Les droits étant actualisés tous les trois mois, "vous êtes sûr de percevoir une aide au logement qui correspond à votre situation".

Une réforme "plus juste"

Lors d'un point presse en novembre dernier, la ministre du Logement  souligné que "cette réforme va nous permettre d'être plus justes". L'objectif du gouvernement est de mieux adapter les aides à la situation réelle des bénéficiaires. "Un nombre important de ménages verront leur aides augmenter", a résumé Emmanuelle Wargon, estimant que la réforme avait un caractère "particulièrement opportun" en temps de crise.

"Ca a été un chantier difficile", a admis Vincent Mazauric, directeur général de la CNAF, l'organisme qui verse ces aides au logement via les caisses d'allocations familiales. La réforme, annoncée en 2018 aura finalement deux ans de retard.  Reportée à plusieurs reprises, sa mise en place s'est d'abord heurtée à de grandes difficultés techniques au sein des caisses d'allocations familiales, puis à l'épidémie de coronavirus.

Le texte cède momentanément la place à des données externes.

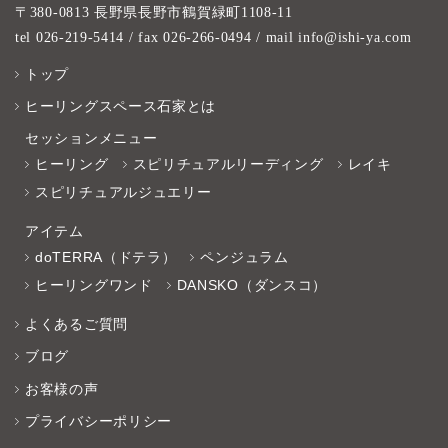
〒380-0813 長野県長野市鶴賀緑町1108-11
tel 026-219-5414
/ fax 026-266-0494 / mail info@ishi-ya.com
トップ
ヒーリングスペース石家とは
セッションメニュー
ヒーリング
スピリチュアルリーディング
レイキ
スピリチュアルジュエリー
アイテム
doTERRA（ドテラ）
ペンジュラム
ヒーリングワンド
DANSKO（ダンスコ）
よくあるご質問
ブログ
お客様の声
プライバシーポリシー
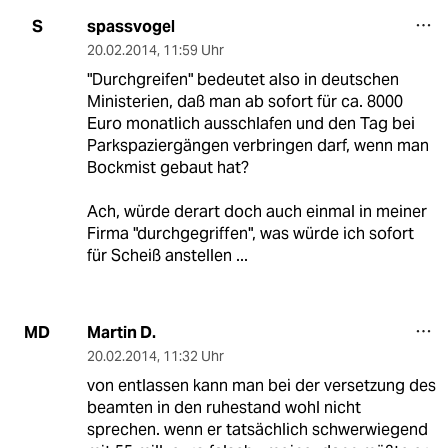
spassvogel
S
20.02.2014
,
11:59 Uhr
"Durchgreifen" bedeutet also in deutschen
Ministerien, daß man ab sofort für ca. 8000
Euro monatlich ausschlafen und den Tag bei
Parkspaziergängen verbringen darf, wenn man
Bockmist gebaut hat?
Ach, würde derart doch auch einmal in meiner
Firma "durchgegriffen", was würde ich sofort
für Scheiß anstellen ...
Martin D.
MD
20.02.2014
,
11:32 Uhr
von entlassen kann man bei der versetzung des
beamten in den ruhestand wohl nicht
sprechen. wenn er tatsächlich schwerwiegend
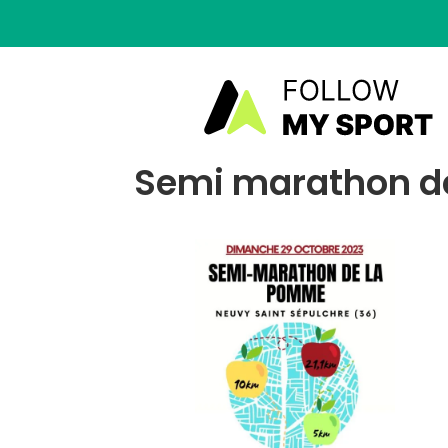
Semi marathon de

La réforme rapportera moins à l'Etat

Ces reports vont coûter cher à l'Etat. A l'origine, il comptait faire 1,2 milliard d'euros d'économies par an grâce à la réforme. En effet, si les revenus moyens augmentaient en suivant la croissance économique, plus de revenus signifiant moins d'aides, le montant global des APL aurait fortement diminué.

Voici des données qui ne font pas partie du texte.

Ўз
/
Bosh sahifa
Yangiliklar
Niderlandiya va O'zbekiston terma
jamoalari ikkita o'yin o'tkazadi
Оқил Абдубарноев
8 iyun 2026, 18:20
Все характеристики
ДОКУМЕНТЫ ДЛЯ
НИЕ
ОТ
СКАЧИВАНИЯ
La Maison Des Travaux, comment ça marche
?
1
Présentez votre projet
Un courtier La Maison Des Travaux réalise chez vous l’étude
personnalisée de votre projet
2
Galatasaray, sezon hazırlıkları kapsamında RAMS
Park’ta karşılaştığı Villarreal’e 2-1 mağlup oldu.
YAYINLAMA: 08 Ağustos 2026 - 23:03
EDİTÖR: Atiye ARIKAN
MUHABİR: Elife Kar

Mais la la crise sanitaire est passée par là et a entraîné une crise économique. La réforme doit toujours permettre des économies mais "_dans le budget actuel, le chiffre est entre 500 et 700 millions d'euro_s", soit deux fois moins qu'initialement prévu, a admis la ministre du Logement.

Mais cette estimation est encore très incertaine selon Emmanuel Wargon, car il est particulièrement difficile de calculer précisément le nombre de foyers qui verront leur aide augmenter.